Mas Senhor, disse Sextus com lágrimas nos olhos, escorrendo pelo rosto crestado pelo inclemente sol do deserto. Não queres aceitar meu convite para conheceres a mãe do Nazareno e João seu jovem discípulo, que o acompanhou até os últimos dias para saberes a verdade? Porque viestes de Roma, com ordens diretas do Imperador para apurares quem são os verdadeiros revoltosos, para saberes se os cristãos são realmente perniciosos para o Império, levando diretamente às mãos de Tibério César vosso relatório político. Porque, se fores tocado pela verdade, podereis combater, contando também com a minha valorosa espada, os verdadeiros revoltosos e com vossa influência na corte e no exército, levardes a boa nova do Cristianismo, que poderá instaurar uma nova era de paz e harmonia para a humanidade, evitando que anos mais tarde, os cristão sejam sempre perseguidos e torturados, evitando que hajam mais mártires, crucificações e famílias inocentes sejam jogadas às feras...não conseguiu concluir.Foi abruptamente interrompido por um grito do jovem tribuno, que, em um átimo pondo-se de pé, com um forte brado, interrompeu o centurião.

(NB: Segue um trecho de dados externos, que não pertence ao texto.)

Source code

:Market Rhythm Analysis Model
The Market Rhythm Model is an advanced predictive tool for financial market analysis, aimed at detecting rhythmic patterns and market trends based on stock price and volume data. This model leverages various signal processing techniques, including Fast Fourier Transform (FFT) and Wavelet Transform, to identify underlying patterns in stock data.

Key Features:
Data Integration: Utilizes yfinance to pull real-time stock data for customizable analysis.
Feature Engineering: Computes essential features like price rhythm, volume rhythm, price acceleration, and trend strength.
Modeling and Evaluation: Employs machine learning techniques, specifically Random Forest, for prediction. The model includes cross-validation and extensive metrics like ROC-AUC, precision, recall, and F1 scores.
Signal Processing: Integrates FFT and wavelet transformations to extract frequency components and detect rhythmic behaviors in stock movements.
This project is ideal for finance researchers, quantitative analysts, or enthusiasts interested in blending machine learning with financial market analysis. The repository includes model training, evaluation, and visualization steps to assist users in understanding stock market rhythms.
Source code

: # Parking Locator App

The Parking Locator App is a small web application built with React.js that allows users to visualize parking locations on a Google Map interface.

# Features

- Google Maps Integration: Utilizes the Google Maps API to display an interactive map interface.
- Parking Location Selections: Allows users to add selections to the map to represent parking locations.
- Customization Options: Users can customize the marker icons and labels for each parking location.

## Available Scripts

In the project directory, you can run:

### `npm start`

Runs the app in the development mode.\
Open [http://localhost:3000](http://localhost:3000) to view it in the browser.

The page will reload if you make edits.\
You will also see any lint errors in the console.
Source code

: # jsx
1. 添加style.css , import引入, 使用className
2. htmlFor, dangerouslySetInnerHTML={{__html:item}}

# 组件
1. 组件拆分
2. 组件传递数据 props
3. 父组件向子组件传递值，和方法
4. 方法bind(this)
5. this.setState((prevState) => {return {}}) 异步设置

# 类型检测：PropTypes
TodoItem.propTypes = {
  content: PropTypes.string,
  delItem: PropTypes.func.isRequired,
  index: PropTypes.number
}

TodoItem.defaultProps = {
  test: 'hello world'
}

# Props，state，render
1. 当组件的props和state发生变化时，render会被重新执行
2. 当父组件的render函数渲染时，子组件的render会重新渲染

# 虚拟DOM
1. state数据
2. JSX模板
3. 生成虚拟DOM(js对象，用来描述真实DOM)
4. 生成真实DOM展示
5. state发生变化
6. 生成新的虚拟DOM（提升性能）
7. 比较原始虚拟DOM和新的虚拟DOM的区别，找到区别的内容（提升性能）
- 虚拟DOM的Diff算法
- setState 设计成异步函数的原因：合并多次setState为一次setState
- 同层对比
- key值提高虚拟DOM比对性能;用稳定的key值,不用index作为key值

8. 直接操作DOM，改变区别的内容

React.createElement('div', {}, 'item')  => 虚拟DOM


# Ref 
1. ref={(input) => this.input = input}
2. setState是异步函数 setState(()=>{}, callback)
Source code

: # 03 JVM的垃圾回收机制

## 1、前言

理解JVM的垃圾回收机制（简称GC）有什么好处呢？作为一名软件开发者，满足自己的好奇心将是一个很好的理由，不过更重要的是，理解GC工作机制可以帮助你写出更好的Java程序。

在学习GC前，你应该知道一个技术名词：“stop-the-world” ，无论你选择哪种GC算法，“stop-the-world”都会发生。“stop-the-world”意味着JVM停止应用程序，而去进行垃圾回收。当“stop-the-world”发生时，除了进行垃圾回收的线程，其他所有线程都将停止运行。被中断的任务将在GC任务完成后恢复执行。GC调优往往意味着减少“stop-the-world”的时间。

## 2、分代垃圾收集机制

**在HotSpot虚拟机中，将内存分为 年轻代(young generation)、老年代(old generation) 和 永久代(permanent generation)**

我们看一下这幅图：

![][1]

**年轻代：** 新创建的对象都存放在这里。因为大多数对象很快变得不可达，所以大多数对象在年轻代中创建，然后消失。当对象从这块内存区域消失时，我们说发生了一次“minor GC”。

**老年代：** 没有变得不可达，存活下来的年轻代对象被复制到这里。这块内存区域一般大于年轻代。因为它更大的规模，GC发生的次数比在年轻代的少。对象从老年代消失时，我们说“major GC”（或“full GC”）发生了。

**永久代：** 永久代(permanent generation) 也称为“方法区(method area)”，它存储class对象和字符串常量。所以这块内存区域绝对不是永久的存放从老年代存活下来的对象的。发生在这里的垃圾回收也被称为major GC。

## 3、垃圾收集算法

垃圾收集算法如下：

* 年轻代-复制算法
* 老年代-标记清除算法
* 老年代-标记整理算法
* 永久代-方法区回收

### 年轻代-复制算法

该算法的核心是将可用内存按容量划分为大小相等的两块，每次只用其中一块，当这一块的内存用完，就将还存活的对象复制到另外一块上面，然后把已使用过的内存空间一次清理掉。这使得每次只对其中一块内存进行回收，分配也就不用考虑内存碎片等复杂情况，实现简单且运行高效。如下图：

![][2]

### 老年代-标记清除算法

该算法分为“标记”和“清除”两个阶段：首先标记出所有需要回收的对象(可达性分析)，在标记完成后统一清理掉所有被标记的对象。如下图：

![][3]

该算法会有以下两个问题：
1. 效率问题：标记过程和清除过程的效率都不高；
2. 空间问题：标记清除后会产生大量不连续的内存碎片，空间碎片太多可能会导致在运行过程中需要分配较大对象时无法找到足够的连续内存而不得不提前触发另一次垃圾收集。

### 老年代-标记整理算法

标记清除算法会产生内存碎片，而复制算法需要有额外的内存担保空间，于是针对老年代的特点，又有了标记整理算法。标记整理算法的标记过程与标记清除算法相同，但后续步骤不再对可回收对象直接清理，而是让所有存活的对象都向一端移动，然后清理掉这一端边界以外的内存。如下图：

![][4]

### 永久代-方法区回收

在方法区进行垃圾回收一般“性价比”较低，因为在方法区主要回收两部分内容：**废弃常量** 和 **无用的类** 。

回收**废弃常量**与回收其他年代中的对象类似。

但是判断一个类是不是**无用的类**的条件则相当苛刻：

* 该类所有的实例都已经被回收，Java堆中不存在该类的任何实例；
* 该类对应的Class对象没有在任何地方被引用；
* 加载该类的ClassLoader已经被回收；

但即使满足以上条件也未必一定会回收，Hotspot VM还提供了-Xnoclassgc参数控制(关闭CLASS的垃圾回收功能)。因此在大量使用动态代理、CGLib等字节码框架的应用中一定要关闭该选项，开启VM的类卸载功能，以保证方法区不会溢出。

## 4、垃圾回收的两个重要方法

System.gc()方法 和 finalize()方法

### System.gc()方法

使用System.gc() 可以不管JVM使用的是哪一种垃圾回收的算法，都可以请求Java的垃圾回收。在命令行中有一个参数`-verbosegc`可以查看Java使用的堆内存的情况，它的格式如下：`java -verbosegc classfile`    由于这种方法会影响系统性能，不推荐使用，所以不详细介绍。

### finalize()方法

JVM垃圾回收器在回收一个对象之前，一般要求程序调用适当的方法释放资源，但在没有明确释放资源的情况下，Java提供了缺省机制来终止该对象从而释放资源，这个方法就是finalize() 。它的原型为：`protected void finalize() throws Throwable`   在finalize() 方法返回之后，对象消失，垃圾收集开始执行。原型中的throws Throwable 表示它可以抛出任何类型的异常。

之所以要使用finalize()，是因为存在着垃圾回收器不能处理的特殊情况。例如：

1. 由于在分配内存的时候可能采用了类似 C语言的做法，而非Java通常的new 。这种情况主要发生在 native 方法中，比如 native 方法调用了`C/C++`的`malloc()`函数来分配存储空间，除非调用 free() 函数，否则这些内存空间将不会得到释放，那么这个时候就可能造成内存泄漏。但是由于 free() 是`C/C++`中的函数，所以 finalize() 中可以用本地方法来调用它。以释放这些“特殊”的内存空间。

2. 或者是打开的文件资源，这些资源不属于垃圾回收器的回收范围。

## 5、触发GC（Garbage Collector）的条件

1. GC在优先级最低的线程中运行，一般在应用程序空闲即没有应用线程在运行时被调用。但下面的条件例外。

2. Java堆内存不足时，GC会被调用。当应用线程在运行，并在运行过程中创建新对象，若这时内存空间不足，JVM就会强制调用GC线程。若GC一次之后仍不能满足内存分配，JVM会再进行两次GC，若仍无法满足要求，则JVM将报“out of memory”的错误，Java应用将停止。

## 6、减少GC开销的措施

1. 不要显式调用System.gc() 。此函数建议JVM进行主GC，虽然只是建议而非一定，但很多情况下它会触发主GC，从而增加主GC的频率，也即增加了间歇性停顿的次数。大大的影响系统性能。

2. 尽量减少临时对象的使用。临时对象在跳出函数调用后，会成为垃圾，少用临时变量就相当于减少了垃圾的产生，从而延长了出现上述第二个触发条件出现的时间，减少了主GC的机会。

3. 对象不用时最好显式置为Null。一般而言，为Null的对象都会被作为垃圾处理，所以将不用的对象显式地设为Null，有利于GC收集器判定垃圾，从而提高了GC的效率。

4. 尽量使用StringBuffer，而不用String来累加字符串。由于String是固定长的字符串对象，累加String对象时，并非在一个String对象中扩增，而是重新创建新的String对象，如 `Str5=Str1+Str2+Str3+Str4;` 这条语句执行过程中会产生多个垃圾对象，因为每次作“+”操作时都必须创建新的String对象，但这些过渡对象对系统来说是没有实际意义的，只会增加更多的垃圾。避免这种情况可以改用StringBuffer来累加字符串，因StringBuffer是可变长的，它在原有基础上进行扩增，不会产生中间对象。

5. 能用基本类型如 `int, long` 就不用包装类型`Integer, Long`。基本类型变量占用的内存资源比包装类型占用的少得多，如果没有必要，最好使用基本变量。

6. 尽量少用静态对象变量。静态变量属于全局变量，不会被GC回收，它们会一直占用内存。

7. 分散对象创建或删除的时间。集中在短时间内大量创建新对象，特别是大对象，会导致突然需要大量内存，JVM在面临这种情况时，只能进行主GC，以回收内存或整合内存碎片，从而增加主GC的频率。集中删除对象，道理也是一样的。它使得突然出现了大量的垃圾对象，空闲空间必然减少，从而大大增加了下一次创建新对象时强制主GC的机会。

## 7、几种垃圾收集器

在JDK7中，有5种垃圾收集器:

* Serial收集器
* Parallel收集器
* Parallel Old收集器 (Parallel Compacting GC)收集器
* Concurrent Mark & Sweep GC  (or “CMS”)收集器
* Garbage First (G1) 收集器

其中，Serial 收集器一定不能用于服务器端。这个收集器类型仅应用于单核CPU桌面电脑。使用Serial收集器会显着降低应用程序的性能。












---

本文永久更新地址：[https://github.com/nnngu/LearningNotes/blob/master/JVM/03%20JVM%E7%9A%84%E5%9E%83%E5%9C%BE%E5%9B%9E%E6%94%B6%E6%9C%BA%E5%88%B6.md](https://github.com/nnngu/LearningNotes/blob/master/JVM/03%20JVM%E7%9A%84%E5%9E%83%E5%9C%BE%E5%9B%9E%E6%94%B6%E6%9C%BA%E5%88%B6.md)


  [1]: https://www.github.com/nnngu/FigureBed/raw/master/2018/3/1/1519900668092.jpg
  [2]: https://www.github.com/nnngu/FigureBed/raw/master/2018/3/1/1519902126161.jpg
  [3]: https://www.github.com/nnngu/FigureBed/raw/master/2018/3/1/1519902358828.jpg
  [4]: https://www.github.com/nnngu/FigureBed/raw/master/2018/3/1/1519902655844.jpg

- Basta, basta, por Júpiter! Ele insiste, bradava colérico o tribuno. Estás completamente louco! O que achas que vai querer um nobre romano com uma velha judia de aldeia remota? Mais uma palavra e não terei condescendência contigo! Quintilianus, Lépidus, Cúrius, Crésius, Valerius, Maximilianus, acompanhem o centurião aos seus aposentos e amanhã mesmo cuidem para que uma decúria, o leve escoltado para o porto de Jôpa, e seja colocado na primeira galera navalis com destino a Roma! Cuidarei pessoalmente para que receba o dôbro do soldo, e uma gleba de terra em Herculanum, pelos bons serviços prestados ao Império! Centurião Marcus Vinicius meu braço direito, acompanhai pessoalmente a patrulha, e cuidai para que não falte ao bom Sextus, água fresca, pães, vinho, carne de carneiro defumado e do bom queijo romano.
Um silêncio pesado, invadiu a sala de refeições dos oficiais. Pela janela aberta, os oficiais de César, ouviram o estrondo de trovões acompanhado de um ruído estranho e puderam ver as palmeiras farvalhando, e dobrando-se sob o poder de um fortíssimo vendaval inesperado.Um escravo provindo de Alexandria, que servia vinho, disse aterrorizado: “Senhor, disse, com voz trêmula, este vento é o simun a tempestade do deserto, Deus está colérico”. Caius Lucius, aproveitou-se deste ensejo, para recuperar o ânimo dos soldados. Deu um violento pontapé no escravo que esborrachou-se no chão, enquanto os romanos riam as gargalhadas, e disse:
- Por que nunca vende assim em Roma? Porque, Roma é o próprio vento! Roma é o vento imperial que açoita as nações! Senhores retomem vossos lugares. A partir de amanhã a águia romana alçará seu voô de morte e destruição, para vingar mais este sortilégio lançado contra um de nós. Vinguemos Sextus que está enfeitiçado! Que não haja paz, que não haja clemência para os cristãos. Escreverei em meu relatório a Tibério César que estes infames lançam mão de pérfidas bruxarias em vez de nos enfrentarem em campo aberto. Covardes! Desembainhou o gládio, o temível gládio romano e bradou: Morte aos cristãos! Os oficiais desembainharam seus gládios, e em uníssono bradaram: Que não haja clemência para os cristãos! Força e Honra! Naquela noite, há dois mil anos, na fímbria do deserto, Caius Lucius Marcius jovem Tribuno de Roma, o arrogante Patrício guerreiro, comandante da nona germânica, havia jogado fora a oportunidade de conhecer Maria, e o seu infinito amor, fato que poderia muito ter mudado, as perseguições sem fim, que os romanos fizeram aos cristãos, durante anos a fio. É assim que funciona o livre arbítrio.Para o bem ou para o mal.